* [What is expected] All of the entries below need to be repeated exactly.

=-=-=

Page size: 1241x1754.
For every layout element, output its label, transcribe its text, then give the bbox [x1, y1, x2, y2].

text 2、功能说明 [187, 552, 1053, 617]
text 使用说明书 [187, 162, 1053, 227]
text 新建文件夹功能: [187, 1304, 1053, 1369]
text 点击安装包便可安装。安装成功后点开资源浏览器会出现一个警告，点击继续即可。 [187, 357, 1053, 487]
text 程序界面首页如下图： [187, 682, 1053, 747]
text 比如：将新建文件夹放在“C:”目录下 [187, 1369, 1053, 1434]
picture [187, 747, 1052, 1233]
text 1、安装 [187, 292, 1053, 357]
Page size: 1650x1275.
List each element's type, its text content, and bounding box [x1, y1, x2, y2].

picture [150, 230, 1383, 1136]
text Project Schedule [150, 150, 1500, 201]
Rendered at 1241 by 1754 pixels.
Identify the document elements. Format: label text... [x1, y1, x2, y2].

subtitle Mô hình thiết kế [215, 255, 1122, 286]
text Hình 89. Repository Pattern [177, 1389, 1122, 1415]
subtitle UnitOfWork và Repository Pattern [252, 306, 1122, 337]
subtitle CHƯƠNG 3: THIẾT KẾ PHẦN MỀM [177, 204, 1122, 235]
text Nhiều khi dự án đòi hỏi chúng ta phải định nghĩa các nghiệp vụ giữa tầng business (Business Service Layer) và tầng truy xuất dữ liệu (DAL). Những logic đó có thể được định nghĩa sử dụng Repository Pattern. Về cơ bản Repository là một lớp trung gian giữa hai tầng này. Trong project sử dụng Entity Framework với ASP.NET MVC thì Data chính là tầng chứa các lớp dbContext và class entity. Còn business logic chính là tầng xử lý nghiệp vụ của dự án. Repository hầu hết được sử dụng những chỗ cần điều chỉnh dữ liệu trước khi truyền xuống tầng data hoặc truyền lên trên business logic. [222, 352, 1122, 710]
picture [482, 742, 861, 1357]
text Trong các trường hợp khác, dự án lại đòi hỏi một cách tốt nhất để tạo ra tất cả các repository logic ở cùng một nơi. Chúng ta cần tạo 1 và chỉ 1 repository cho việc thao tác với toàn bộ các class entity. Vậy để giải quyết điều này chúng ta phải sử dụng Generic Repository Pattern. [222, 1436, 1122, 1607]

=-=-=

* [Response box]
Page size: 1241x1754.
For every layout element, output its label, transcribe its text, then give the bbox [x1, y1, x2, y2].

text 2、功能说明 [187, 552, 1053, 617]
text 使用说明书 [187, 162, 1053, 227]
text 新建文件夹功能: [187, 1304, 1053, 1369]
text 点击安装包便可安装。安装成功后点开资源浏览器会出现一个警告，点击继续即可。 [187, 357, 1053, 487]
text 程序界面首页如下图： [187, 682, 1053, 747]
text 比如：将新建文件夹放在“C:”目录下 [187, 1369, 1053, 1434]
picture [187, 747, 1052, 1233]
text 1、安装 [187, 292, 1053, 357]
Page size: 1650x1275.
List each element's type, its text content, and bounding box [x1, y1, x2, y2].

picture [150, 230, 1383, 1136]
text Project Schedule [150, 150, 1500, 201]
Rendered at 1241 by 1754 pixels.
Identify the document elements. Format: label text... [x1, y1, x2, y2].

subtitle Mô hình thiết kế [215, 255, 1122, 286]
text Hình 89. Repository Pattern [177, 1389, 1122, 1415]
subtitle UnitOfWork và Repository Pattern [252, 306, 1122, 337]
subtitle CHƯƠNG 3: THIẾT KẾ PHẦN MỀM [177, 204, 1122, 235]
text Nhiều khi dự án đòi hỏi chúng ta phải định nghĩa các nghiệp vụ giữa tầng business (Business Service Layer) và tầng truy xuất dữ liệu (DAL). Những logic đó có thể được định nghĩa sử dụng Repository Pattern. Về cơ bản Repository là một lớp trung gian giữa hai tầng này. Trong project sử dụng Entity Framework với ASP.NET MVC thì Data chính là tầng chứa các lớp dbContext và class entity. Còn business logic chính là tầng xử lý nghiệp vụ của dự án. Repository hầu hết được sử dụng những chỗ cần điều chỉnh dữ liệu trước khi truyền xuống tầng data hoặc truyền lên trên business logic. [222, 352, 1122, 710]
picture [482, 742, 861, 1357]
text Trong các trường hợp khác, dự án lại đòi hỏi một cách tốt nhất để tạo ra tất cả các repository logic ở cùng một nơi. Chúng ta cần tạo 1 và chỉ 1 repository cho việc thao tác với toàn bộ các class entity. Vậy để giải quyết điều này chúng ta phải sử dụng Generic Repository Pattern. [222, 1436, 1122, 1607]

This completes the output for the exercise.